Она объяснила ему всё сразу, резко и убедительно. Намекнула и о восьми тысячах,
которые были ему до зарезу нужны. Подробно рассказала о приданом. Степан
Трофимович таращил глаза и трепетал. Слышал всё, но ясно не мог сообразить. Хотел
заговорить, но всё обрывался голос. Знал только, что всё так и будет, как она говорит, что
возражать и не соглашаться дело пустое, а он женатый человек безвозвратно.
- Mais, ma bonne amie, в третий раз и в моих летах... и с таким ребенком! - проговорил он
наконец. - Mais c'est une enfant!
- Ребенок, которому двадцать лет, слава богу! Не вертите пожалуста зрачками, прошу вас,
вы не на театре. Вы очень умны и учены, но ничего не понимаете в жизни, за вами
постоянно должна нянька ходить. Я умру, и что с вами будет? А она будет вам хорошею
нянькой; это девушка скромная, твердая, рассудительная; к тому же я сама буду тут, не
сейчас же умру. Она домоседка, она ангел кротости. Эта счастливая мысль мне еще в
Швейцарии приходила. Понимаете ли вы, если я сама вам говорю, что она ангел
кротости! - вдруг яростно вскричала она. - У вас сор, она заведет чистоту, порядок, всё
будет как зеркало... Э, да неужто же вы мечтаете, что я еще кланяться вам должна с таким
сокровищем, исчислять все выгоды, сватать! Да вы должны бы на коленях... О, пустой,
пустой, малодушный человек!
- Но... я уже старик!
- Что значат ваши пятьдесят три года? Пятьдесят лет не конец, а половина жизни. Вы
красивый мужчина, и сами это знаете. Вы знаете тоже, как она вас уважает. Умри я, что с
нею будет? А за вами она спокойна, и я спокойна. У вас значение, имя, любящее сердце;
вы получаете пенсион, который я считаю своею обязанностию. Вы, может быть, спасете
ее, спасете! Во всяком случае честь доставите. Вы сформируете ее к жизни, разовьете ее
сердце, направите мысли. Нынче сколько погибают оттого, что дурно направлены мысли!
К тому времени поспеет ваше сочинение, и вы разом о себе напомните.
- Я именно, - пробормотал он уже польщенный ловкою лестью Варвары Петровны, - я
именно собираюсь теперь присесть за мои Рассказы из испанской истории...

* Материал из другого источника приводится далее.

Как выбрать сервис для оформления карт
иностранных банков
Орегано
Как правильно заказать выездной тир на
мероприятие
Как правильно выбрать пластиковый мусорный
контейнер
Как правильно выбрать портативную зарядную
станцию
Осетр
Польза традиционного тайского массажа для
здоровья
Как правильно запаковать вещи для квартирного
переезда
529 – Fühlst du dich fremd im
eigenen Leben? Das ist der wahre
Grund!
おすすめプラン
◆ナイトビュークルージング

- Ну, вот видите, как раз и сошлось.
- Но... она? Вы ей говорили?
- О ней не беспокойтесь, да и нечего вам любопытствовать. Конечно вы должны ее сами
просить, умолять сделать вам честь, понимаете? Но не беспокойтесь, я сама буду тут. К
тому же вы ее любите...
У Степана Трофимовича закружилась голова; стены пошли кругом. Тут была одна
страшная идея, с которою он никак не мог сладить.
- Excellente amie! - задрожал вдруг его голос, - я... я никогда не мог вообразить, что вы
решитесь выдать меня... за другую... женщину!

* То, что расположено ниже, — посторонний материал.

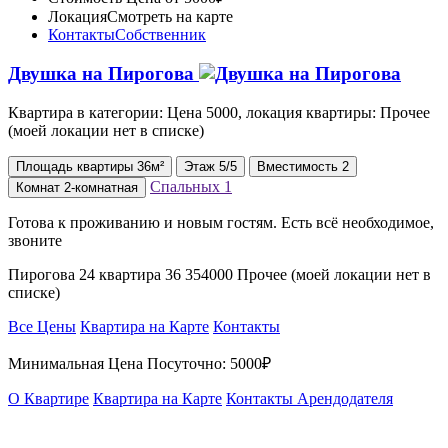
Локация
Смотреть на карте
Контакты
Собственник
Двушка на Пирогова
Квартира в категории: Цена 5000, локация квартиры: Прочее
(моей локации нет в списке)
Площадь
квартиры
36м²
Этаж
5/5
Вместимость
2
Спальных
1
Комнат
2-комнатная
Готова к проживанию и новым гостям. Есть всё необходимое,
звоните
Пирогова 24 квартира 36 354000 Прочее (моей локации нет в
списке)
Все Цены
Квартира на Карте
Контакты
Минимальная Цена Посуточно:
5000₽
О Квартире
Квартира на Карте
Контакты Арендодателя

- Вы не девица, Степан Трофимович; только девиц выдают, а вы сами женитесь, - ядовито
прошипела Варвара Петровна.
- Oui, j'ai pris un mot pour un autre. Mais... c'est egal, - уставился он на нее с потерянным
видом.
- Вижу, что c'est egal, - презрительно процедила она, - господи! да с ним обморок!
Настасья, Настасья! воды!
Но до воды не дошло. Он очнулся. Варвара Петровна взяла свой зонтик.
- Я вижу, что с вами теперь нечего говорить...
- Oui, oui, je suis incapable.
- Но к завтраму вы отдохнете и обдумаете. Сидите дома.. если что случится, дайте знать,
хотя бы ночью. Писем не пишите, и читать не буду. Завтра же в это время приду сама,
одна, за окончательным ответом, и надеюсь, что он будет удовлетворителен.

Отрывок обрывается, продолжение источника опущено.